Maradona ha muerto, el público ha muerto y Messi no se encuentra demasiado a gusto. El fútbol ya solo se conjuga en pasado. Don Diego le concedió tantas oportunidades a la muerte que en alguna ocasión debían acabar empatados. Acostumbrado a driblarse la sombra, imaginó que en la vida como en el campo siempre esculpiría una diablura hacia la puerta de salida. Fallece un ídolo prematuro, porque nunca maduró. Tuteó a Castro, pero su camiseta y su silueta compiten con la imagen crística del Che.

Dios da la mano a Maradona, ahora en literal y no como ante Inglaterra. Muere sin apearse de la divinidad, estatua en muñeco hinchable de sí mismo, perdiendo el resuello a cada palabra genial. Hay que rescatar a toda prisa el documental Diego Maradona, de Asif Kapadia. Allí se tambalean las convicciones de que Messi ha sido el más grande, porque su predecesor pastoreó hacia la gloria a un rebaño desorientado. En la película confiesa que se enamoró de la cocaína "en un boliche de Barcelona", una discoteca en la traducción.

Maradona es una religión, discutirle tiene menos sentido que asombrarse ante su desaparición. La muerte es el desenlace menos doloroso para la celebridad desembridada, el argentino retrasó su destino para no incurrir en el martirio veinteañero de Amy Winehouse, Janis Joplin o Kurt Cobain. La excepcionalidad de los ídolos deportivos reside en la virtud de "leer el terreno de juego", la capacidad sobrehumana de un Fischer al barrer el tablero.

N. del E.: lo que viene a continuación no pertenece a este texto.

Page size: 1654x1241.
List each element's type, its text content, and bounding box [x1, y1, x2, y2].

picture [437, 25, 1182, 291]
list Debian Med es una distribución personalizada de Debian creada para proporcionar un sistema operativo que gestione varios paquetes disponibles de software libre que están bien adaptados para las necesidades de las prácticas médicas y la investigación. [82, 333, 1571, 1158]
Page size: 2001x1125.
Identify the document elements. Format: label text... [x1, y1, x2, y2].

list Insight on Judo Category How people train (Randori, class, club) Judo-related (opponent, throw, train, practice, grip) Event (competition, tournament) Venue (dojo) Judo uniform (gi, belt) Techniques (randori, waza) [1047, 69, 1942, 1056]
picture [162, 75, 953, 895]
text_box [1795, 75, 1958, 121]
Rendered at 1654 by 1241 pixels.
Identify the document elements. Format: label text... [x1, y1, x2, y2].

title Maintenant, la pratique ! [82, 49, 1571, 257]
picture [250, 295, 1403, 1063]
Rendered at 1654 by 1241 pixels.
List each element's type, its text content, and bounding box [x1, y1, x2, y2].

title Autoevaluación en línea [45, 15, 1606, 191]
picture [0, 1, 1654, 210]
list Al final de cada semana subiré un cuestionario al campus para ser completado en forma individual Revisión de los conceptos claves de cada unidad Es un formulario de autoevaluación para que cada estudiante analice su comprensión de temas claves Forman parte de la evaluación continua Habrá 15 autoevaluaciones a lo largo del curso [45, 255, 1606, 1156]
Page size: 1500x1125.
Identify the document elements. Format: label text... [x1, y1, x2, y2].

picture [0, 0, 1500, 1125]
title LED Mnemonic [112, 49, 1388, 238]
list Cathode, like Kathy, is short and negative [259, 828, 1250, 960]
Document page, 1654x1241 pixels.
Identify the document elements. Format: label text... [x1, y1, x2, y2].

Maradona acumulaba en su cerebro las compensaciones a un trote corto de cadera estrecha. Teleguiaba el balón con la mirada, el pie era un subalterno. Miles de padres se preguntan ahora mismo si sus hijos podrían ser Maradona sin las contrapartidas. No way, José. La gloria es un arma de doble filo, y antes de la condenación, recordad que el mafioso no se llama Maradona, sino fútbol de élite.